El Derecho al Desarrollo
Reponiéndome del arduo trabajo durante la Cumbre Mundial sobre Desarrollo Sostenible, recientemente celebrada en Sudáfrica, todavía recuerdo que el derecho al desarrollo es esencial para las mujeres con discapacidad, tanto en lo individual como en lo colectivo. En lo colectivo, las mujeres con discapacidad debemos defender y sostener bien en alto la bandera de la igualdad.
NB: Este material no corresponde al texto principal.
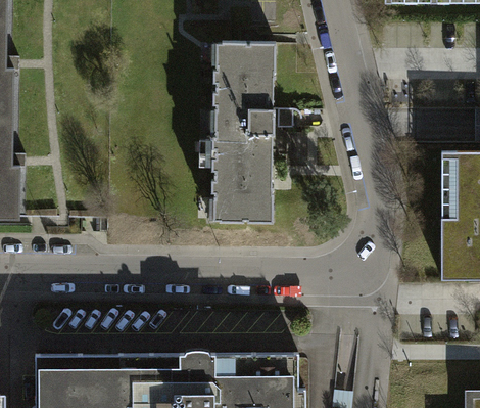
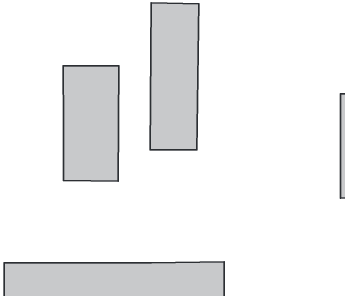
building: none -> [63,66,119,181]

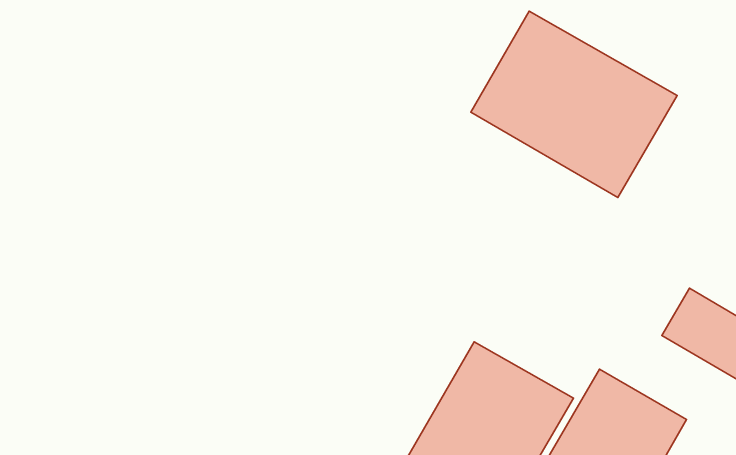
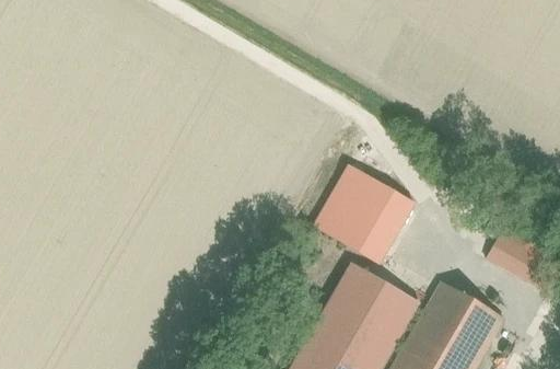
building: [471,11,677,198] -> none
building: none -> [312,163,415,263]

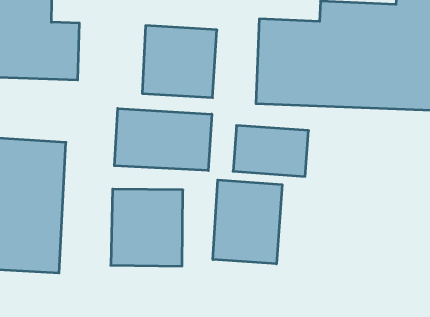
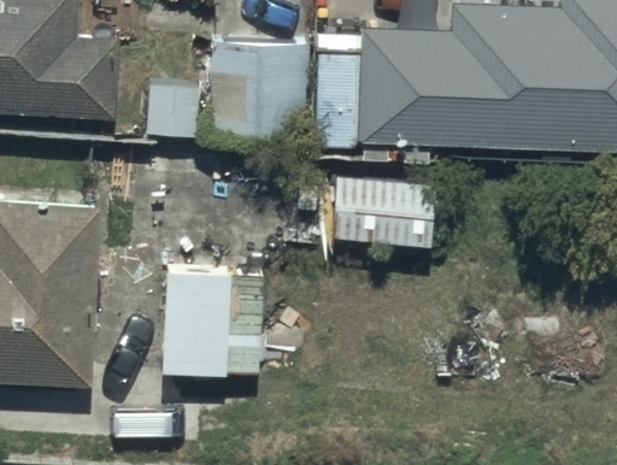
building: [114,108,212,171] -> none
building: [213,180,282,264] -> none

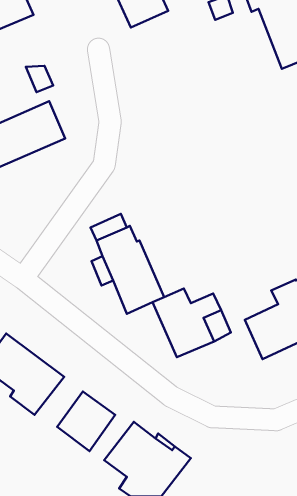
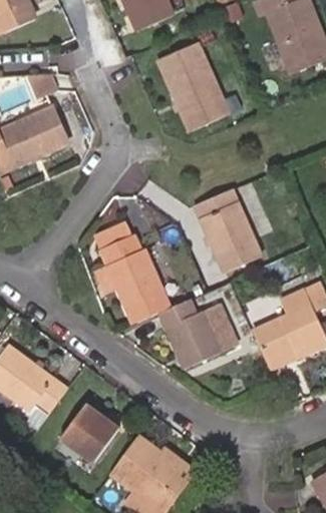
building: none -> [156,42,230,131]
building: none -> [194,187,262,273]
No sólo hasta que todas las mujeres, con y sin discapacidad, disfrutemos de todos los derechos humanos, sino hasta que podamos contribuir realmente al desarrollo de una cultura de derechos humanos basada en la dignidad y el respeto.
El reto principal
La triple opresión o la contradicción de tratar a la gente adversamente por su raza, género o discapacidad, no tiene espacio en el siglo 21. La pregunta principal y el verdadero reto que todas y todos debemos responder y asumir, es si nos vamos a dedicar a transformar estos discursos en cambios reales para las mujeres con discapacidad.
[1] Adoptada por la Asamblea General, por la resolución 2200 A (XXI) del 16 de diciembre de 1966. Entró en vigencia en el 23 de marzo de 1976, según el Artículo 49.
[2] Adoptada por la Asamblea General, por la resolución 2200 A (XXI) del 16 de diciembre de 1966. Entro en vigencia el 23 de marzo de 1976, según el Artículo 27.
[3] Adoptada por la Asamblea General, por la resolución 2856 (XXVI) del 20 de diciembre de 1971.
[4] Adoptada por Asamblea General, por la resolución 31/123 del 16 de diciembre de 1976.
[5] Informe de Leandro Despouy de Argentina, Relator Especial de la Sub Comisión de Prevención de la Discapacidad y Protección de la Minorías.
[6] Recomendación General No. 18, Sesión10 (1991), Commité sobre la Eliminación de la Discriminación contra las Mujeres (Committee on the Elimination of Discrimination), disponible en: http://www.un.org/womenwatch/daw/cedaw/recommendations.htm
[7] Adoptada por la Asamblea General, resolución by the General Assembly resolution 54/4 of 15 October 1999.